**What to work on:** Whenever the word "controller" turns up in a line of the data below, copy that line.

- Opening Delimiter -

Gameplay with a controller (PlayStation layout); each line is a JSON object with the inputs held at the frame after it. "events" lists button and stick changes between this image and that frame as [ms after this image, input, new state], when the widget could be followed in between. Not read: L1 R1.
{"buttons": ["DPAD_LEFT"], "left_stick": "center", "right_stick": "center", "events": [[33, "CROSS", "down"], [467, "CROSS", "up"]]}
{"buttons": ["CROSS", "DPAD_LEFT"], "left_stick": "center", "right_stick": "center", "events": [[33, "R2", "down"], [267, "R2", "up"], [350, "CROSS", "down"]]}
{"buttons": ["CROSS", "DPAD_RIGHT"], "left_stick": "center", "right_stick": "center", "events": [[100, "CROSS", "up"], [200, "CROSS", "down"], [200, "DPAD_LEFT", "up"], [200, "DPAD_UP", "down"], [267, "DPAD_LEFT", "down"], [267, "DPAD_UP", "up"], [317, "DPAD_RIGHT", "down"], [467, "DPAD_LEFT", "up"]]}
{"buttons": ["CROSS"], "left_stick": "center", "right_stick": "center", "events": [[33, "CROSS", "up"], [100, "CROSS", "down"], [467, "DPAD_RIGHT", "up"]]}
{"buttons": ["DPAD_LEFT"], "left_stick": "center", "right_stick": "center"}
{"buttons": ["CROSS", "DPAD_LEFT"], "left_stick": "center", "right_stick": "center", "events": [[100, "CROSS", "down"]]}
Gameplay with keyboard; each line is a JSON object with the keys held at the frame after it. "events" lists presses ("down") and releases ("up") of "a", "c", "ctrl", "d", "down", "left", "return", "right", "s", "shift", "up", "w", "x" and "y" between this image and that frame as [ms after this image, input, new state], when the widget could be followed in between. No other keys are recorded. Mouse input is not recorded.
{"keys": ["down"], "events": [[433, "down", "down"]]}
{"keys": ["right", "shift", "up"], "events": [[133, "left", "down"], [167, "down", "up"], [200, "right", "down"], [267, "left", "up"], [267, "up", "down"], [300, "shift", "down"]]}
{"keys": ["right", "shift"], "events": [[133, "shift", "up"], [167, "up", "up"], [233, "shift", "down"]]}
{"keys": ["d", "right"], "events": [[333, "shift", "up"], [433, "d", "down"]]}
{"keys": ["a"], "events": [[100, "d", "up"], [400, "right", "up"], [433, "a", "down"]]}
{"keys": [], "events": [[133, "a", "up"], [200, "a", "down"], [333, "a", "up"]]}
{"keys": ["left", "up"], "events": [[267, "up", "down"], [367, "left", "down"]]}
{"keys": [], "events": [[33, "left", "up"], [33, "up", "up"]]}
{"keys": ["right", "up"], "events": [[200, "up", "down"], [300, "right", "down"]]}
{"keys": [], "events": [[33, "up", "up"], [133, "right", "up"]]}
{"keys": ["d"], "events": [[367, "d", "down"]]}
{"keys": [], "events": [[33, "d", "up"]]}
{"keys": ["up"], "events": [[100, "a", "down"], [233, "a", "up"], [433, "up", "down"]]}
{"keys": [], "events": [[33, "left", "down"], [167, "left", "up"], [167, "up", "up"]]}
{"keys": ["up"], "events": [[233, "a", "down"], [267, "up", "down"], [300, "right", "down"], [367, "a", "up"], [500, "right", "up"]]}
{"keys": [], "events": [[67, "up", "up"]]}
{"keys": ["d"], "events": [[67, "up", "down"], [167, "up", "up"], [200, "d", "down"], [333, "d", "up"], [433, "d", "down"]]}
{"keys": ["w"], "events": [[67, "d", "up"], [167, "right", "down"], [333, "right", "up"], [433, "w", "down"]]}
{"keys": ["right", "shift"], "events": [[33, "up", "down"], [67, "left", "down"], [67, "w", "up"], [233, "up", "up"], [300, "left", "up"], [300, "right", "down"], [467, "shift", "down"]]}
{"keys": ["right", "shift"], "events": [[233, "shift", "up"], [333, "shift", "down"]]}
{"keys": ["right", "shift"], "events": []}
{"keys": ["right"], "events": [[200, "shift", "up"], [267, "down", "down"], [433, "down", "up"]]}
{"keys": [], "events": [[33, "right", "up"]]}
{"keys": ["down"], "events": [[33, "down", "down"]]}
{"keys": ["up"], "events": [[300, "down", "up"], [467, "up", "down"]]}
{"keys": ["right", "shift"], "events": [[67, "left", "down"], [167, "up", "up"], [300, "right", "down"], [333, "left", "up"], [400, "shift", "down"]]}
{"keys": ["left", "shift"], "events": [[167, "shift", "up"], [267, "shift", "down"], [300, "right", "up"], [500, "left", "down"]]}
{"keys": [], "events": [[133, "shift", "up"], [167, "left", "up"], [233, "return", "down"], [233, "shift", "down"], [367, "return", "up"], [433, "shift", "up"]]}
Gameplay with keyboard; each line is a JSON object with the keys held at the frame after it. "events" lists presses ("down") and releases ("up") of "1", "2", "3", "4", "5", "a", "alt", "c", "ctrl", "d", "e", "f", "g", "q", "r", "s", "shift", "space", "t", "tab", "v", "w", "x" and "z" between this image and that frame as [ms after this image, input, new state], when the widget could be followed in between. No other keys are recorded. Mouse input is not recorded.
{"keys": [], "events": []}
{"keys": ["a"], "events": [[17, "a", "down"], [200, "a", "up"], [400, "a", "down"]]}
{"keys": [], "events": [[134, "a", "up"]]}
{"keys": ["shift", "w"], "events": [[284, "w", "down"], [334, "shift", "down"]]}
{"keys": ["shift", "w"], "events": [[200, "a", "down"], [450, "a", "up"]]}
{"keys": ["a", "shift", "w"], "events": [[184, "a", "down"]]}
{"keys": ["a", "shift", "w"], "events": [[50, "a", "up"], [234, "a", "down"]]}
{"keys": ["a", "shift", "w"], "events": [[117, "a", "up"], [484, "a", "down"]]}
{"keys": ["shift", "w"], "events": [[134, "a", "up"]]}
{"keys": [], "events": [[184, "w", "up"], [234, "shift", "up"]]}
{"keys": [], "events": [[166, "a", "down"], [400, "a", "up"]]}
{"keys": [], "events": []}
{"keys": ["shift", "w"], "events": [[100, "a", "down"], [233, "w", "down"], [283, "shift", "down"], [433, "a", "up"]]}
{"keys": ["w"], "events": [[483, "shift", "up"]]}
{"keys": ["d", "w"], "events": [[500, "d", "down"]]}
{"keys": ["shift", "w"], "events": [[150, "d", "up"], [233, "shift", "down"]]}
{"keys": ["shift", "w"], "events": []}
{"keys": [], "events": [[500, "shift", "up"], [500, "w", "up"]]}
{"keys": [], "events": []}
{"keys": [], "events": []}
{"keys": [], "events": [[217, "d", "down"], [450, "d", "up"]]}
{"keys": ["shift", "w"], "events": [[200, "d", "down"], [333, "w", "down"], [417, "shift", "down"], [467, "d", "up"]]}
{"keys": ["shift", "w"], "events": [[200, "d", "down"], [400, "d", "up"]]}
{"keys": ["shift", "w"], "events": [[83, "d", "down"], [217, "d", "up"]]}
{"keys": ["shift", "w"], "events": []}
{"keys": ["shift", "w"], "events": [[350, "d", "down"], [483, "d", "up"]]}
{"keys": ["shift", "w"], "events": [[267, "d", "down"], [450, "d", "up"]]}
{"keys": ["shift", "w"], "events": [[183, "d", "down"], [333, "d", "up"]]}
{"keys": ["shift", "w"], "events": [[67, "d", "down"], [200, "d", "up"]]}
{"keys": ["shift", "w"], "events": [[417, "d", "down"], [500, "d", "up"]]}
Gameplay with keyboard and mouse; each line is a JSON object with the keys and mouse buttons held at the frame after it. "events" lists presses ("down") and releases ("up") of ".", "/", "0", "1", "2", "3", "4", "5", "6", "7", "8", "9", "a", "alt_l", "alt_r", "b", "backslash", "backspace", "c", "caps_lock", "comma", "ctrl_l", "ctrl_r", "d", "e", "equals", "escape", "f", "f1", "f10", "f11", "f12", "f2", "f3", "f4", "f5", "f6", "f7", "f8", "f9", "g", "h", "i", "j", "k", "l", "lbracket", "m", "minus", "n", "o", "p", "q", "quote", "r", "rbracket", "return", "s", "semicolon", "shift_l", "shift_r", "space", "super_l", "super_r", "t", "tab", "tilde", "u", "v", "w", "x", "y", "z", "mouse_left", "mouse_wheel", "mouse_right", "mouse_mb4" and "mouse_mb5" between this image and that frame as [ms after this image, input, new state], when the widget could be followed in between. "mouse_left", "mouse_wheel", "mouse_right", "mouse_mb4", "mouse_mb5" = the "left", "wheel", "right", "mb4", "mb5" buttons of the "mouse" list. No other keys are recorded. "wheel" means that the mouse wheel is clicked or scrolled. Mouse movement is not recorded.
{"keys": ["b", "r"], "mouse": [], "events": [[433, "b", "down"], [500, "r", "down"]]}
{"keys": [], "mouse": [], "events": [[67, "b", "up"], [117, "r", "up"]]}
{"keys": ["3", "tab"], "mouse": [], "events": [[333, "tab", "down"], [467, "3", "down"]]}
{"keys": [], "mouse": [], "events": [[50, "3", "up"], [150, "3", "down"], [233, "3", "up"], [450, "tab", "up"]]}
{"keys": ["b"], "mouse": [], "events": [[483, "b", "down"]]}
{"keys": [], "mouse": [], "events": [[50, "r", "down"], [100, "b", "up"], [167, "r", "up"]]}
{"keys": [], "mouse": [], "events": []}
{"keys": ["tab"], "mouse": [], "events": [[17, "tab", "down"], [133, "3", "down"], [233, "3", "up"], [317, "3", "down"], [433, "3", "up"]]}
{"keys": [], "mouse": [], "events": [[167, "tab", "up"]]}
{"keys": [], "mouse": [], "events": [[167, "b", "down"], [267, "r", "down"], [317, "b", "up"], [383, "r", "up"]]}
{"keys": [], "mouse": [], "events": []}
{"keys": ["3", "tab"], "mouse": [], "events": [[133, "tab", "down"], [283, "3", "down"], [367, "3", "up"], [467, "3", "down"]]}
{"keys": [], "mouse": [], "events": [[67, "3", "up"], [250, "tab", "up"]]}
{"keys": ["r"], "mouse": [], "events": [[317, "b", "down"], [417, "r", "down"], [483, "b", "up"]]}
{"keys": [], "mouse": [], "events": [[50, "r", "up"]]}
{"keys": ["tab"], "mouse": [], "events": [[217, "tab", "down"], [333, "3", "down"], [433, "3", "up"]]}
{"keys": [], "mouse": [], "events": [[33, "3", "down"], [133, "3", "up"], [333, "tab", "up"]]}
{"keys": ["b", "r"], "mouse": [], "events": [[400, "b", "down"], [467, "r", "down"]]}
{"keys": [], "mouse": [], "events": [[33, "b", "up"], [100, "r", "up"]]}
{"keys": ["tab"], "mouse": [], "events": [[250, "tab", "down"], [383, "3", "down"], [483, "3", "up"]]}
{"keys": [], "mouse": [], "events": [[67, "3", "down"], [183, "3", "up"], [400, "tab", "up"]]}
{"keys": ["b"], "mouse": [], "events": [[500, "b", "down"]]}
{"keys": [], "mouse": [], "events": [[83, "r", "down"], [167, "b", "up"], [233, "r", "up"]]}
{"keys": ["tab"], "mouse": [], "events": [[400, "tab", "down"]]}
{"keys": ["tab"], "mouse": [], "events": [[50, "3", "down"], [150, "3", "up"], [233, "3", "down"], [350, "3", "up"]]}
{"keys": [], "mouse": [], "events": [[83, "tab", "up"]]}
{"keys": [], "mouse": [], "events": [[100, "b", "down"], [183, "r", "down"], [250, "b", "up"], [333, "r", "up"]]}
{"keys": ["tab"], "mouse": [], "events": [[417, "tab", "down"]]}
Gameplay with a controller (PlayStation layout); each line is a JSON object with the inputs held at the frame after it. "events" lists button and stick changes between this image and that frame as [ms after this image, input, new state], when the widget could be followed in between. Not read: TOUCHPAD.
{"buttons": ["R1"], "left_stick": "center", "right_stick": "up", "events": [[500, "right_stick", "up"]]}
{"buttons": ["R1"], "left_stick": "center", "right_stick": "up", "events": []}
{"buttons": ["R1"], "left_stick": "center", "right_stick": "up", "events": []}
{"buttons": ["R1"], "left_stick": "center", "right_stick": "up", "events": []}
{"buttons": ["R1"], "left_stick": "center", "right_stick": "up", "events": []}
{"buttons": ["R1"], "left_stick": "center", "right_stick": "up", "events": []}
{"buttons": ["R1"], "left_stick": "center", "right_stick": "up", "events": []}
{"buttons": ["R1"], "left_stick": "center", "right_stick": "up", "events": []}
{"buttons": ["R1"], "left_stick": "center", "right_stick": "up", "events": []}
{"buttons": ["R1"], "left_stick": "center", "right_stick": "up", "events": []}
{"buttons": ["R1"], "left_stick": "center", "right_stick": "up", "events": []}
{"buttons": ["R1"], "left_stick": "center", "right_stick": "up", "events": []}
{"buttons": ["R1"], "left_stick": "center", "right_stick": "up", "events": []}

- Closing Delimiter -

**Result below:**
Gameplay with a controller (PlayStation layout); each line is a JSON object with the inputs held at the frame after it. "events" lists button and stick changes between this image and that frame as [ms after this image, input, new state], when the widget could be followed in between. Not read: L1 R1.
Gameplay with a controller (PlayStation layout); each line is a JSON object with the inputs held at the frame after it. "events" lists button and stick changes between this image and that frame as [ms after this image, input, new state], when the widget could be followed in between. Not read: TOUCHPAD.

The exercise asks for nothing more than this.